Layout difference records
--------

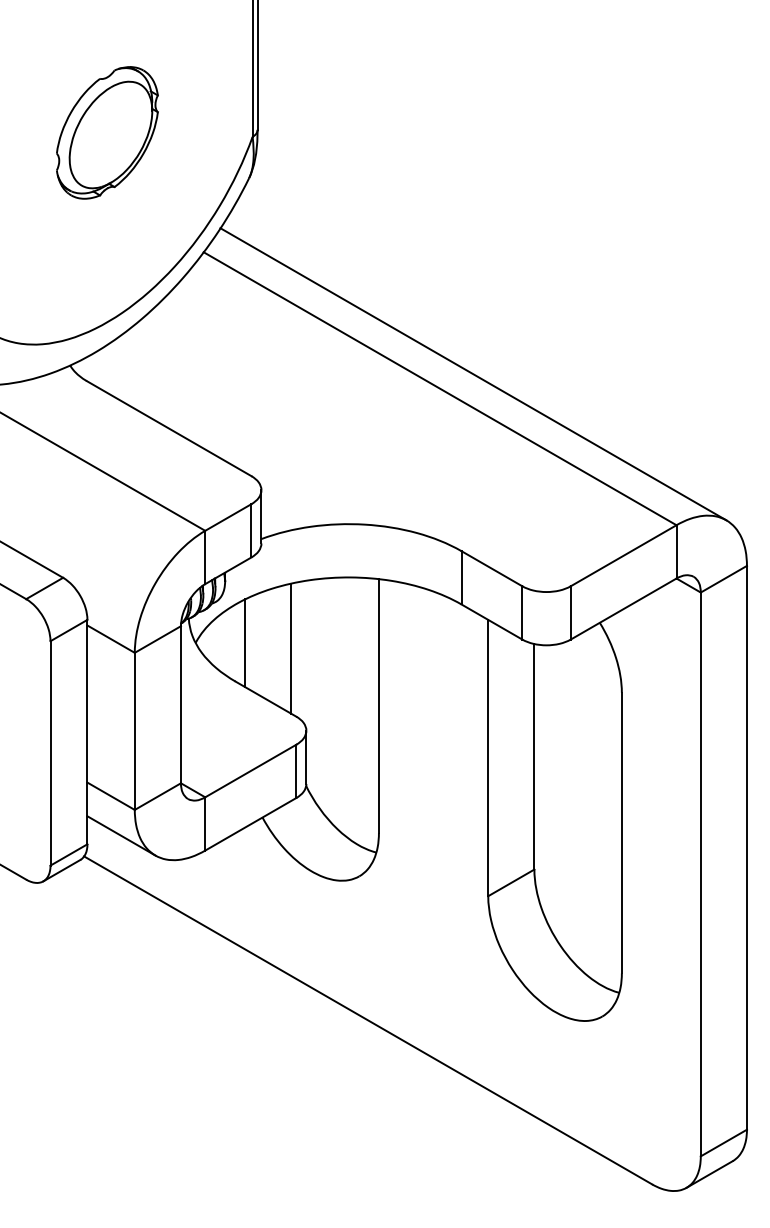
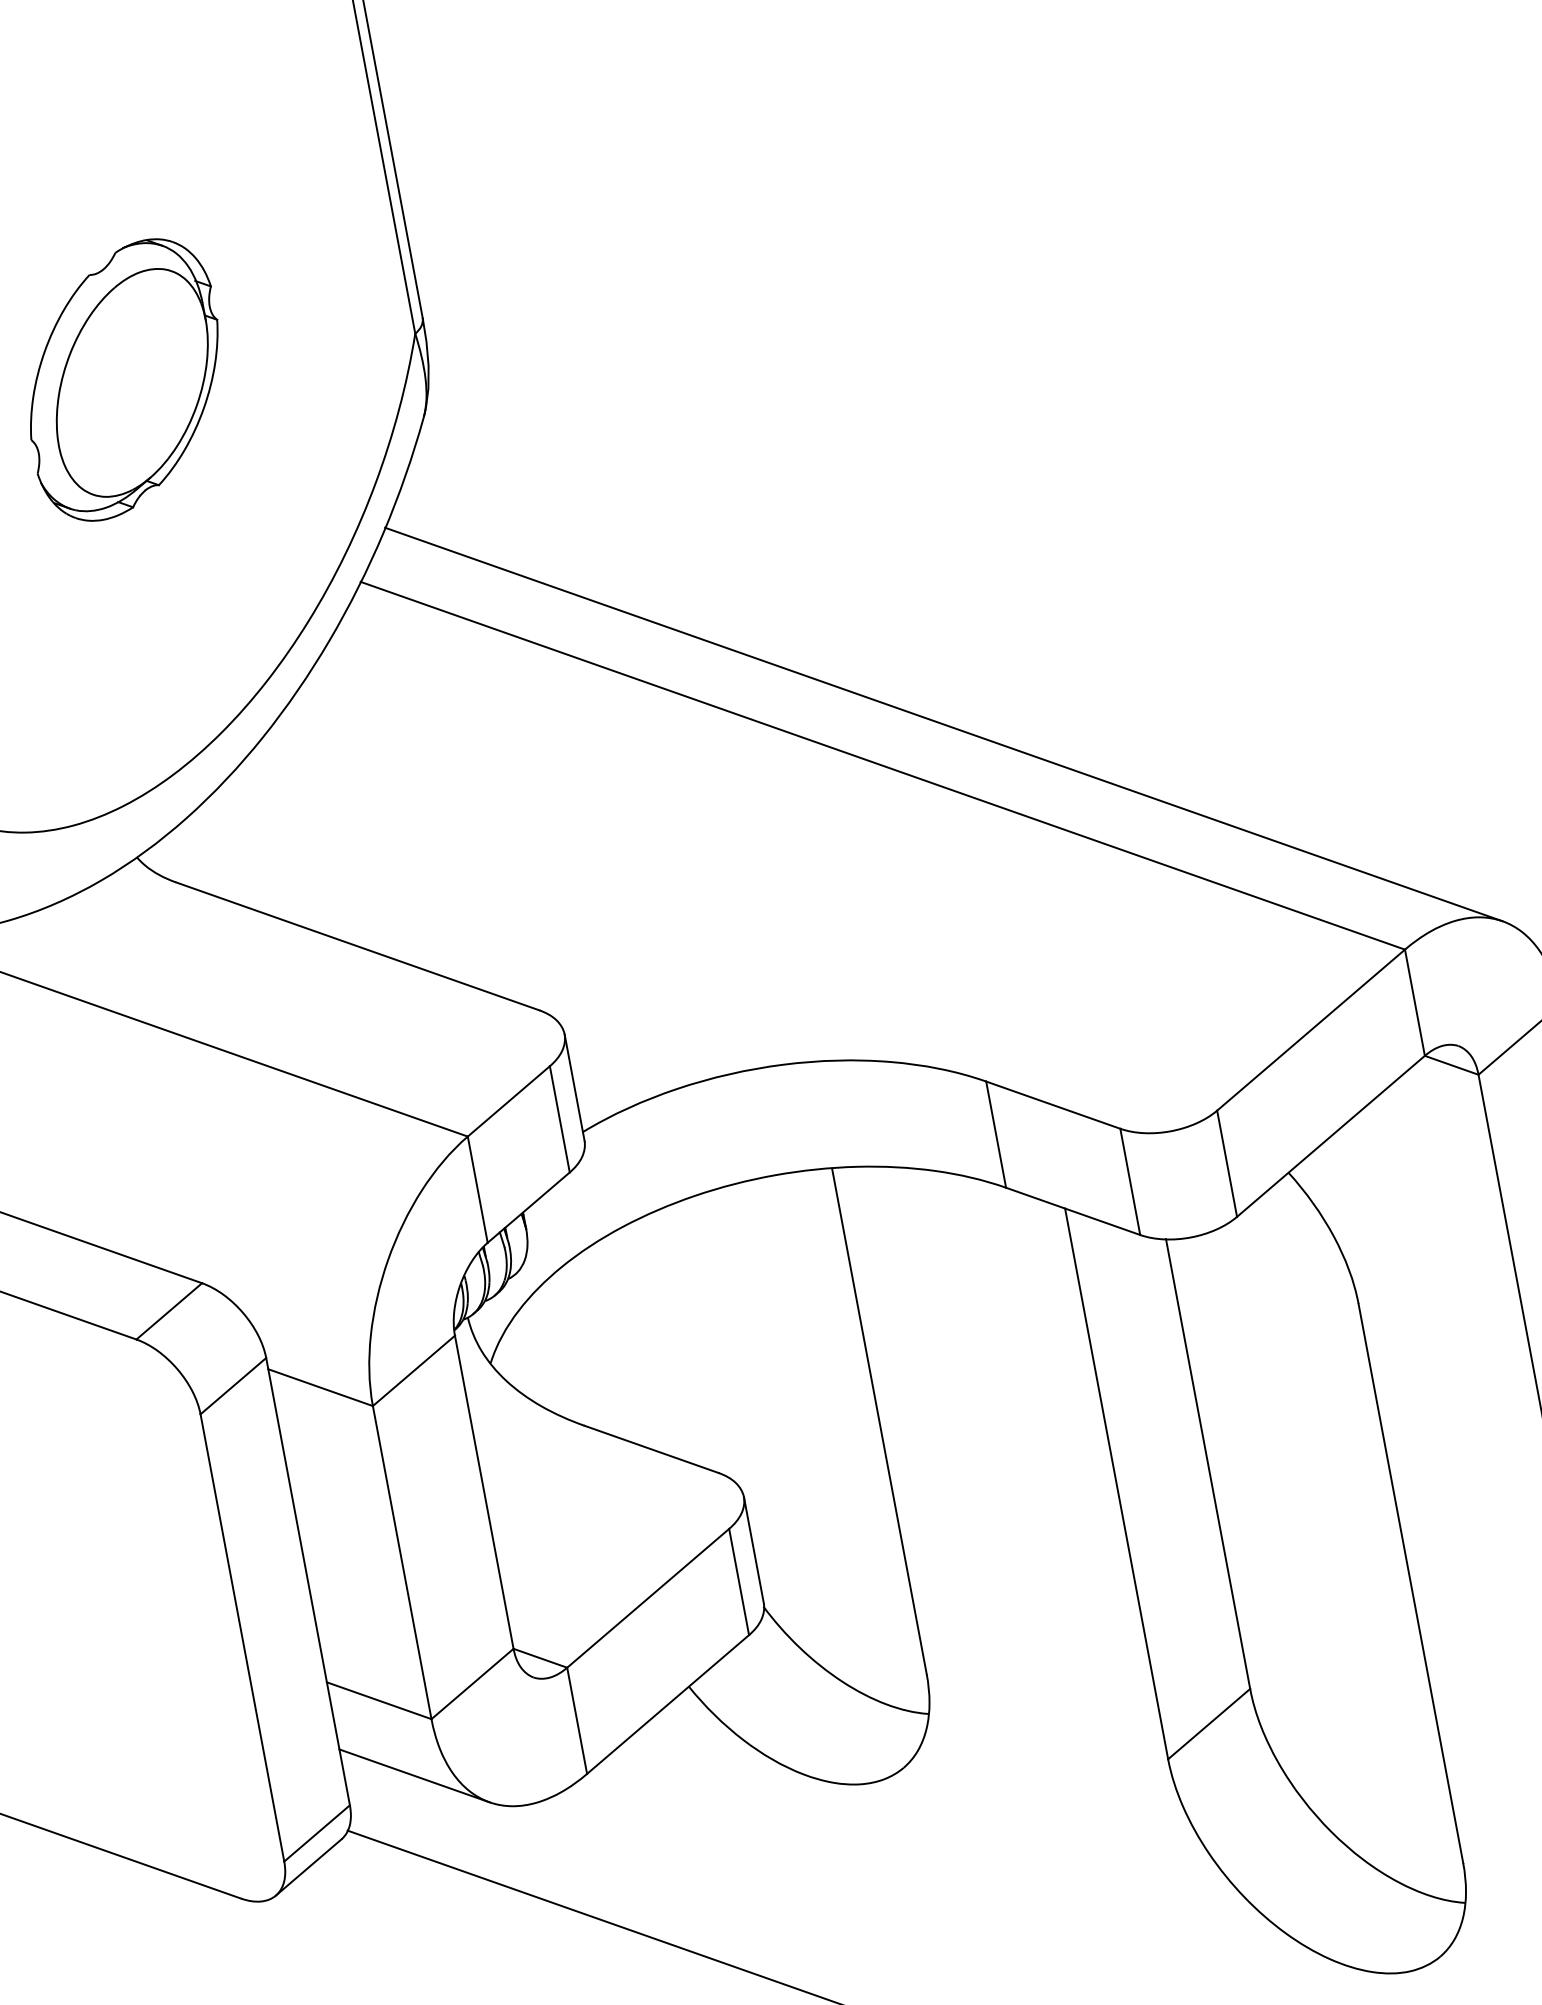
line: (245, 643) -> (590, 1346), removed
line: (291, 648) -> (683, 1338), removed

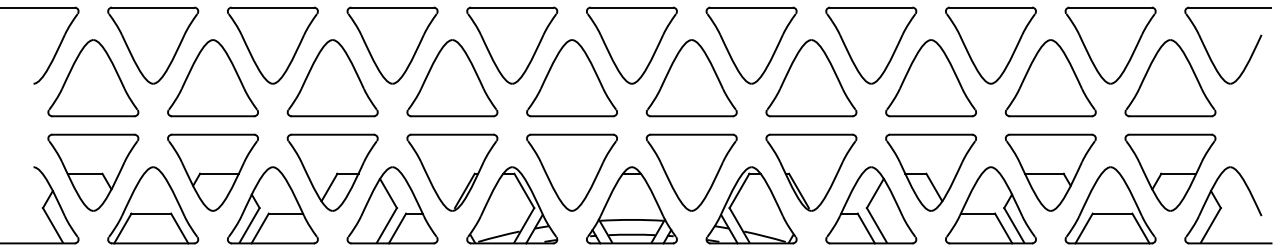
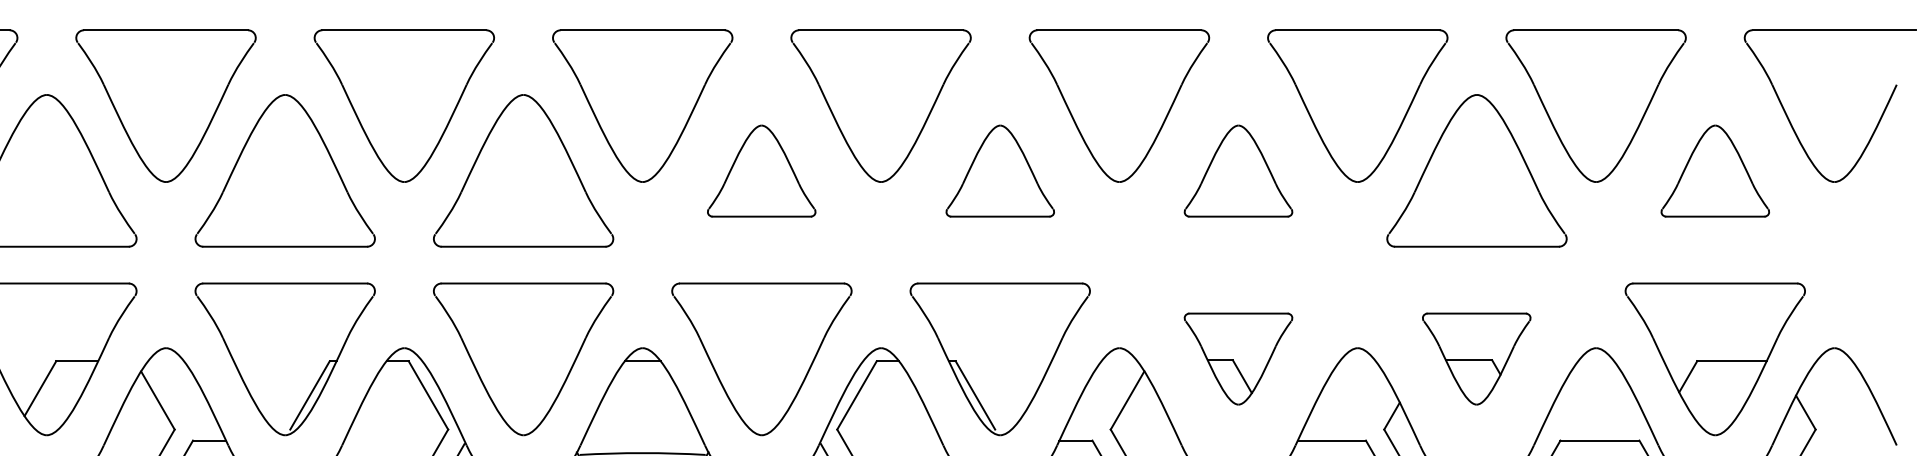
part: (691, 78) -> (761, 171), size x0.6
part: (811, 78) -> (1000, 171), size x0.6
part: (930, 78) -> (1237, 171), size x0.6
part: (1170, 78) -> (1715, 171), size x0.6
part: (930, 172) -> (1237, 358), size x0.6
part: (1050, 172) -> (1476, 358), size x0.6

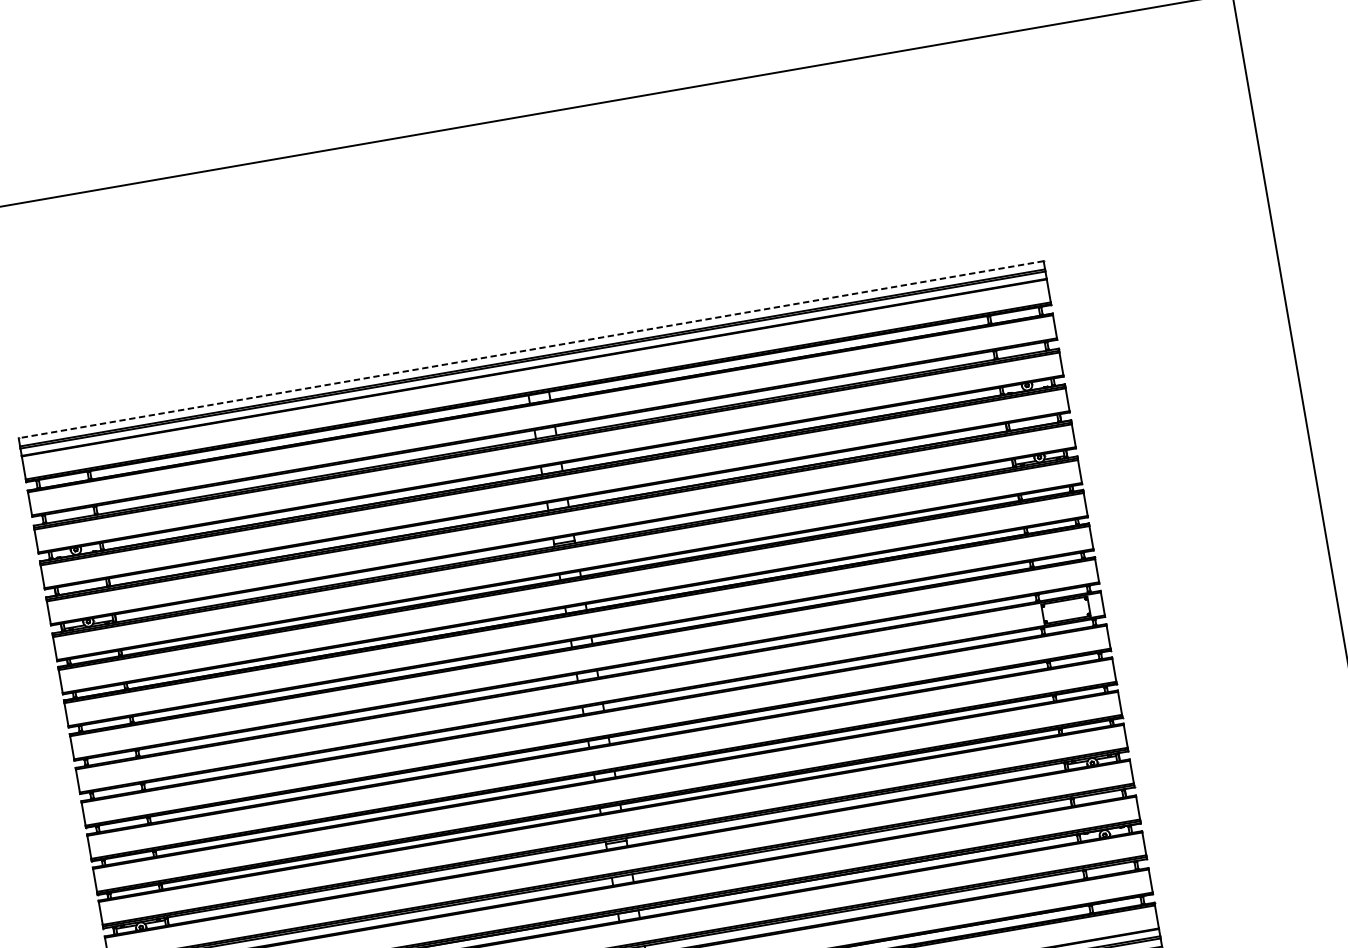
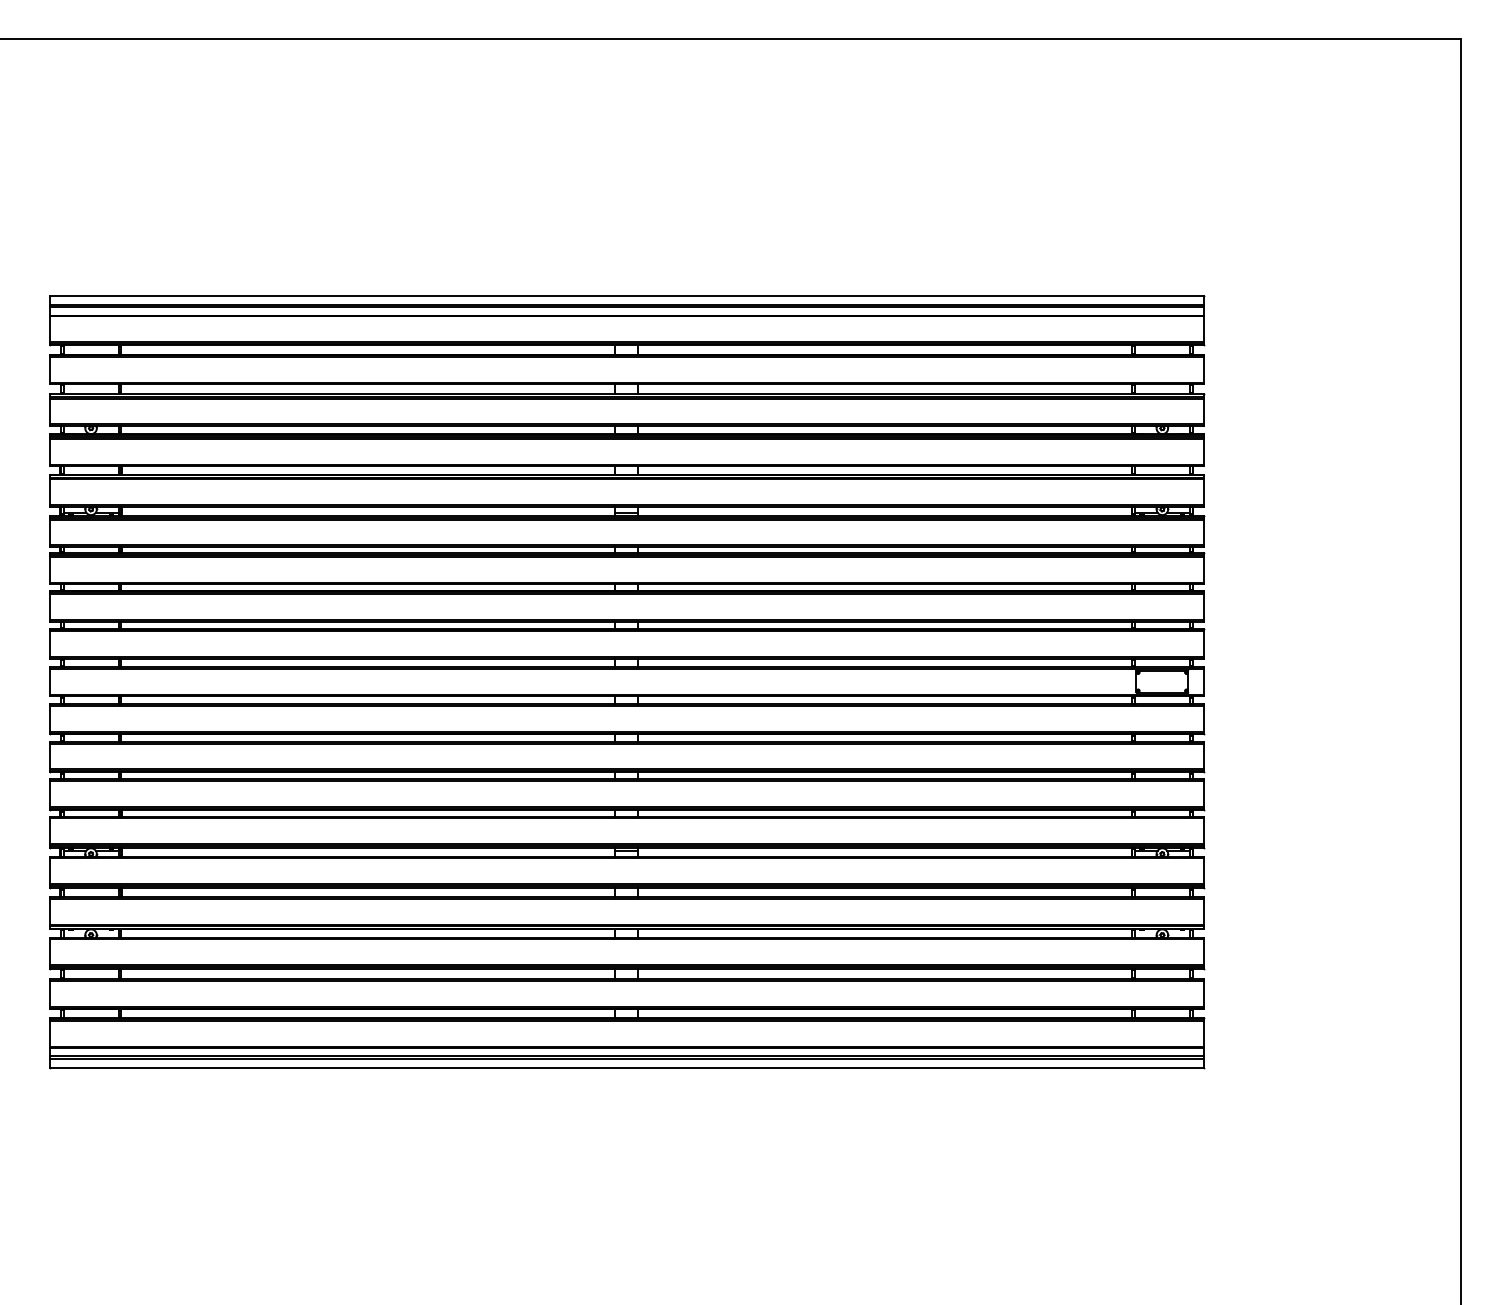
line: (530, 349) -> (626, 295), dashed -> solid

--------

*What the task asks:* Return the lines above exactly; the images are not part of the copy.

*Task output:*
line: (245, 643) -> (590, 1346), removed
line: (291, 648) -> (683, 1338), removed

part: (691, 78) -> (761, 171), size x0.6
part: (811, 78) -> (1000, 171), size x0.6
part: (930, 78) -> (1237, 171), size x0.6
part: (1170, 78) -> (1715, 171), size x0.6
part: (930, 172) -> (1237, 358), size x0.6
part: (1050, 172) -> (1476, 358), size x0.6

line: (530, 349) -> (626, 295), dashed -> solid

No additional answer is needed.